■ **Reading text**
***

The Handmaid's Tale by Margaret Atwood
4.0

Given the level of hype surrounding this book, I went in skeptical but still came out shell-shocked. I am a huge fan of speculative dystopian novels (especially those in the vein of Octavian Butler), and Margaret Atwood provides the reader with an insightful look at the dangers of complacency.

The main character is someone you could describe a regular person with no desires to stand out or rock the boat. Then a regime roles in that strips her and others of so many fundamental rights. She hopes for change, but does not march, does not protest, and generally complies with the newly imposed status-quo. There is no fundamental character arch where she becomes the change she wants to see in the world, and that is perhaps what makes this haunting narrative so believable.

The main character's latter interaction with Moira, was especially fascinating. While at her core Moira is a feminist lesbian who lives to stick it to the man, even in Gilead she too has been beaten down. Offred exacerbates, "I don't want her to be like me. Give in, go along, save her skin. That is what it comes down to. I want gallantry from her, swash-buckling, heroism, single-handed combat. Something I lack."

Most readers hope for these very morals and values in their main characters, but real people are complex, contradictory, messy, and far from heroic. Most people want to live in a society with the benefits of civil rights hard fought by "social justice warriors," without having to themselves put in the work or potentially end up conveyed as a radical dissenter.

Complacency is dangerous; we cannot just expect other, better people to safeguard our own civil rights. In this day and age, given the rise of xenophobic populism, no one should settle for complacency.

***

■ **Source data**
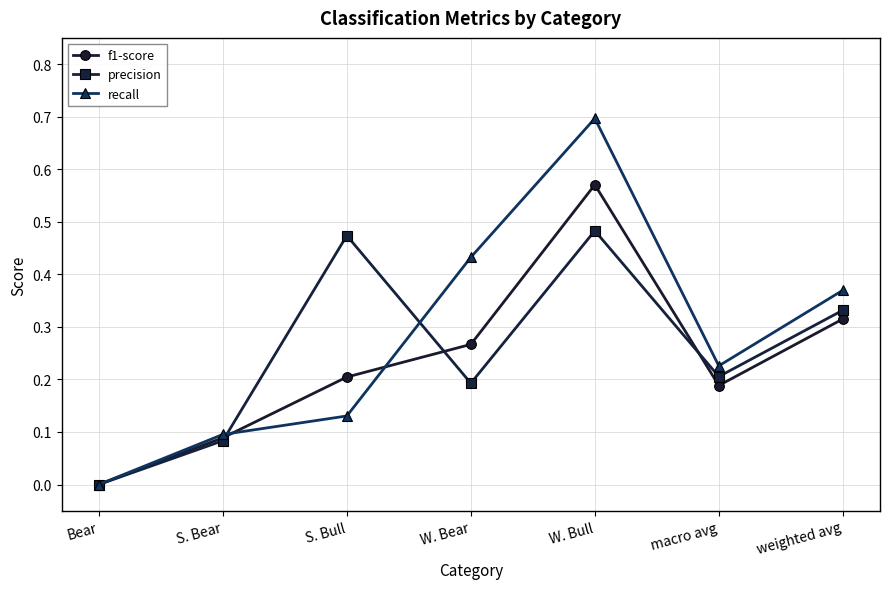

Which series has the widest spread of values?

recall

***

■ **Work to be completed**
In the book review, how is Moira described at her core?

■ **Response for this exercise**
A feminist lesbian who lives to stick it to the man.